The DOH case bulletin counted a total of 1,899,200 cases in the country with 6.9% or 131,921 active or currently ill. It’s the highest active case tally following April 19 when there were over 141,000 sick patients.
At least 96.1% of active cases have mild symptoms, 1.2% have severe symptoms, 1.1% are asymptomatic, 1.03% are in moderate condition and 0.6% are in critical condition.
The death toll also soared to 32,728 – which is 1.72% of the COVID-19 total – after 236 more people lost their lives. This marks the ninth consecutive day of over 150 deaths recorded daily.
Meanwhile, 9,659 more people recovered, bringing the survivor tally to 1,734,551 or 91.3% of the cases.
The DOH said it reclassified 125 survivors into deaths after validation, and deleted 201 duplicate recoveries.
The total excludes data from five laboratories which failed to submit their reports on time, the agency added. These laboratories contributed an average of 4.3% of tested samples and 3.1% of positive individuals in the last 14 days.
The positivity rate – or percentage of all tested people with positive results – fell from 25.5% based on tests from August 23 to 24.9% based on 65,903 tests reported on August 24.
The rate still falls within the critical level which indicates the need for more coronavirus tests, according to US nonprofit Covid Act Now that is used by OCTA researchers for reference. An area should aim for a positivity rate of below 3% to show there is adequate testing, Covid Act Now says.
For its part, the World Health Organization set the standard positivity rate to below 5% to say that infection in an area is under control.

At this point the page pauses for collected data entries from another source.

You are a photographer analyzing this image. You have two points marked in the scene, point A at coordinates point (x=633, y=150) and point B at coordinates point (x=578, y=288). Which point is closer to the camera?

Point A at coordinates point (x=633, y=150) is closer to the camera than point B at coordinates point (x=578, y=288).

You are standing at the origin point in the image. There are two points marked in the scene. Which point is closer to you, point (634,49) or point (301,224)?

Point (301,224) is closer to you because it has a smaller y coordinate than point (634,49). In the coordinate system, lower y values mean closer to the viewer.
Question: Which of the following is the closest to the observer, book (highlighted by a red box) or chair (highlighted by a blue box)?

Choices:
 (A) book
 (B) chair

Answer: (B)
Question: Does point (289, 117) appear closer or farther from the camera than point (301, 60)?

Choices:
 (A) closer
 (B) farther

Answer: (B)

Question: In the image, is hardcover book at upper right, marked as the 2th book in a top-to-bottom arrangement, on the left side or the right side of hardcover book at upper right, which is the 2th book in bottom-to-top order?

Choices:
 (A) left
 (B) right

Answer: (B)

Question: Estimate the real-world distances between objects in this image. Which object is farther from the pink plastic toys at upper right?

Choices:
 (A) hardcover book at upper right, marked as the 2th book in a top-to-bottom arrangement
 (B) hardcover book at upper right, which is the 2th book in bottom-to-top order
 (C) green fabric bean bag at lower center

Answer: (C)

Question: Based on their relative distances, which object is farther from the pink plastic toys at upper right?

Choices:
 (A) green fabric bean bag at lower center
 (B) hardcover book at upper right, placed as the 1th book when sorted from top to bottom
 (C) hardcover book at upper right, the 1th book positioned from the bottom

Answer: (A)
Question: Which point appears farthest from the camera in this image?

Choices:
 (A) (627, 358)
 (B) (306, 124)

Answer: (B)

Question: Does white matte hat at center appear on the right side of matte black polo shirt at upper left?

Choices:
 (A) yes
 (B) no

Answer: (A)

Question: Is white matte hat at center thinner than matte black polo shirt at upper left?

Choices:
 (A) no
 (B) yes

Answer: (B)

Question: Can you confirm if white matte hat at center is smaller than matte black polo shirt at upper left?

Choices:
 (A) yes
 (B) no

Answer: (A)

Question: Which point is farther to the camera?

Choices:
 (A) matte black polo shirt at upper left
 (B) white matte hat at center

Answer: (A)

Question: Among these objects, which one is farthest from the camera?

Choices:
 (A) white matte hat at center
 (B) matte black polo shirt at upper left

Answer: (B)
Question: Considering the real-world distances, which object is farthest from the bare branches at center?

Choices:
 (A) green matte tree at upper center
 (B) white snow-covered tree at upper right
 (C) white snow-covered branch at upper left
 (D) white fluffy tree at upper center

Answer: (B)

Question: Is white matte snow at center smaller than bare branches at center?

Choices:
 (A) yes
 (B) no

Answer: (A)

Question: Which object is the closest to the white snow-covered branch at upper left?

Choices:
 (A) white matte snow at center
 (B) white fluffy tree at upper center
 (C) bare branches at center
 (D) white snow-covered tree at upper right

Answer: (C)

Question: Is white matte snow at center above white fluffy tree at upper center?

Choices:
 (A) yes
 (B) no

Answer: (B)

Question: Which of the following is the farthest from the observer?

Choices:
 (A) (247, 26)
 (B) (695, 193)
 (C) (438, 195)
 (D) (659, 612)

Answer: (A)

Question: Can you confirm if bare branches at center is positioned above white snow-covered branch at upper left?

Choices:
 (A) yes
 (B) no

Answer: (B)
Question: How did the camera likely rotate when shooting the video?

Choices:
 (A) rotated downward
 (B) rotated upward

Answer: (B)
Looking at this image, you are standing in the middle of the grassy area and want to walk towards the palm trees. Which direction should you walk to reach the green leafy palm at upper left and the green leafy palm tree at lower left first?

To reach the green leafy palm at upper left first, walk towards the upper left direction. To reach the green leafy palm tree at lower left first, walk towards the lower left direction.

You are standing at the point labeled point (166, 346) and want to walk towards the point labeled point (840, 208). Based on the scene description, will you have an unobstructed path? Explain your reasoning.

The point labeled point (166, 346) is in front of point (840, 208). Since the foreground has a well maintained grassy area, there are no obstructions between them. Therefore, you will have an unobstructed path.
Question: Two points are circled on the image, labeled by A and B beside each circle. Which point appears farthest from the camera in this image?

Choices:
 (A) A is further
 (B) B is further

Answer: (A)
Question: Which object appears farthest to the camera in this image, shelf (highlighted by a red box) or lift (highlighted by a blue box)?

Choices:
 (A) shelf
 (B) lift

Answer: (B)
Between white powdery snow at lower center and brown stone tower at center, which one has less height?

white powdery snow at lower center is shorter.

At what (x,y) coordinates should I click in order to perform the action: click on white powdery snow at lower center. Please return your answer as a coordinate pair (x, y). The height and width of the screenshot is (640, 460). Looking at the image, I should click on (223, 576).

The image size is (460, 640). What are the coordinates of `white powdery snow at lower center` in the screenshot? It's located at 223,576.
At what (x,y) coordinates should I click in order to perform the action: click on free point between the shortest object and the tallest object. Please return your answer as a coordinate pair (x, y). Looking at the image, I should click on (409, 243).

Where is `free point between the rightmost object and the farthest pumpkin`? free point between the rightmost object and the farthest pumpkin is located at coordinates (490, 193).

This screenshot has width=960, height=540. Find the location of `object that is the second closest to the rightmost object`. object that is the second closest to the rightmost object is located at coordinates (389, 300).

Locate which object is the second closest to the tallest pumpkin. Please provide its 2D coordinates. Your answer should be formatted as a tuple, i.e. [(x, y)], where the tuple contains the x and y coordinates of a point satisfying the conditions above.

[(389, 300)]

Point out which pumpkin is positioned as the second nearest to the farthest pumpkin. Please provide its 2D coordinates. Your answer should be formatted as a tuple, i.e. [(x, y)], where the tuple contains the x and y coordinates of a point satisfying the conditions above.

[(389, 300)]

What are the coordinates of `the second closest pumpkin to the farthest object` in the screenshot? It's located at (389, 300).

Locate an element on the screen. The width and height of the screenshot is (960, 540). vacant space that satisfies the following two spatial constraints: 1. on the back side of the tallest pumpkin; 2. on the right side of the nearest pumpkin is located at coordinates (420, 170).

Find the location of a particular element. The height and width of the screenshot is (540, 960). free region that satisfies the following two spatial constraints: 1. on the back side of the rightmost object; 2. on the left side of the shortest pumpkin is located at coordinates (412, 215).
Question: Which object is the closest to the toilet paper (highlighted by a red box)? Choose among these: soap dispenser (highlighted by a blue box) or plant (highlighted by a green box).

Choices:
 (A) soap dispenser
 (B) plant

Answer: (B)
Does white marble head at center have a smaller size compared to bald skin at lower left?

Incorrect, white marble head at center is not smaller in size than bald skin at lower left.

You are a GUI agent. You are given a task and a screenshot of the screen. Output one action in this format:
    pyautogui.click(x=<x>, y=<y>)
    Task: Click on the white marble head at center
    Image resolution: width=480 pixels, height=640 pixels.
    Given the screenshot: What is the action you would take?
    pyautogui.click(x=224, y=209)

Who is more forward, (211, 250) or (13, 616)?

It has been three days since the country hit a new all-time record for new daily cases but the DOH warned “additional peaks” may be seen in the coming days or weeks, due to ramped up testing and contract tracing efforts.
The country remains in the high-risk classification for COVID-19 based on its increasing two-week growth rate of cases and the average daily attack rate, DOH chief epidemiologist Alethea de Guzman said in a briefing.
The country’s growth rate is at 63% in the past two weeks, slightly higher than the 58% recorded three to four weeks ago, de Guzman said. A positive growth rate means infections are increasing, while a negative growth rate indicates that cases are decreasing.
Meanwhile, the average daily attack rate, defined as the number of infected people per a population of 100,000, rose to 12.9 on Aug. 12 to 25, from 7.9 in the previous two-week period. Officials earlier said the higher the attack rate in an area, the higher a person’s risk of getting the infectious disease there.